"""

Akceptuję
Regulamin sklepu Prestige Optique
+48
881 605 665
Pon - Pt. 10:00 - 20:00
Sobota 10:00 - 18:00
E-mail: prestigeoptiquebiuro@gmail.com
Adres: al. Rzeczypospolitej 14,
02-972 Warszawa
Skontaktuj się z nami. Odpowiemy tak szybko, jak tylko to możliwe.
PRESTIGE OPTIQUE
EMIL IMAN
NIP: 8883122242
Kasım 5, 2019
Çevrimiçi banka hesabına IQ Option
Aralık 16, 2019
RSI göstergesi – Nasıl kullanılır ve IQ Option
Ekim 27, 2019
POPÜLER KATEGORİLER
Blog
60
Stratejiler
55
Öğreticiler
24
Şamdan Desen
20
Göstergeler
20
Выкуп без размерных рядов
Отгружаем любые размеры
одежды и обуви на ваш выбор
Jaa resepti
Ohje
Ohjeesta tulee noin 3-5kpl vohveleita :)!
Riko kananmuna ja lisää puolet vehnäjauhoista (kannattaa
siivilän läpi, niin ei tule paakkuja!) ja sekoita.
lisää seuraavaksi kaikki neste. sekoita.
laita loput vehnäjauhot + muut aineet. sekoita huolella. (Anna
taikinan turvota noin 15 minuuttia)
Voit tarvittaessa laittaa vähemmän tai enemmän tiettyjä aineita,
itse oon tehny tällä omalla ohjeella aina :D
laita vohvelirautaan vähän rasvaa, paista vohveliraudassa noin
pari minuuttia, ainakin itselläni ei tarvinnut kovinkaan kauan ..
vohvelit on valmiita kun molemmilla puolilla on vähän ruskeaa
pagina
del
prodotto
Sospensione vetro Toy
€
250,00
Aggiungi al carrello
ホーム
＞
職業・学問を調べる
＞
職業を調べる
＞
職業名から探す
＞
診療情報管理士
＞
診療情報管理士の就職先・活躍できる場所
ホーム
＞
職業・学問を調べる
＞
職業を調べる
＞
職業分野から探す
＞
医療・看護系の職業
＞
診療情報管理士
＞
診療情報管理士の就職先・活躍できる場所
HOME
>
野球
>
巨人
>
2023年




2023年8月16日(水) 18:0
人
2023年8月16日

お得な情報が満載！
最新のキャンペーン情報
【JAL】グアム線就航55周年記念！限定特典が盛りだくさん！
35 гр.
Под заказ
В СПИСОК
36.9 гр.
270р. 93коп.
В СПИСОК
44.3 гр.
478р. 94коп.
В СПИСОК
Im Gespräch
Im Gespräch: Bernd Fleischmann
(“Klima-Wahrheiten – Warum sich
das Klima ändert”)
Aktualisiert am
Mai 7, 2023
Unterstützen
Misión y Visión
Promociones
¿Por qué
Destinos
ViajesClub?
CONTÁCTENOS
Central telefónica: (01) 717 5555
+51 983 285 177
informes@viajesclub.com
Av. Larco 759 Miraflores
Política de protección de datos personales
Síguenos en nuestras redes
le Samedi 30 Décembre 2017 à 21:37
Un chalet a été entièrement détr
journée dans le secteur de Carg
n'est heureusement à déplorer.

"""

> TASK TO COMPLETE: Return exactly the run of lines that opens with the one containing "Central telefónica: (01) 717 5555" and closes with the last line of the records above.

> FINISHED EXERCISE:
Central telefónica: (01) 717 5555
+51 983 285 177
informes@viajesclub.com
Av. Larco 759 Miraflores
Política de protección de datos personales
Síguenos en nuestras redes
le Samedi 30 Décembre 2017 à 21:37
Un chalet a été entièrement détr
journée dans le secteur de Carg
n'est heureusement à déplorer.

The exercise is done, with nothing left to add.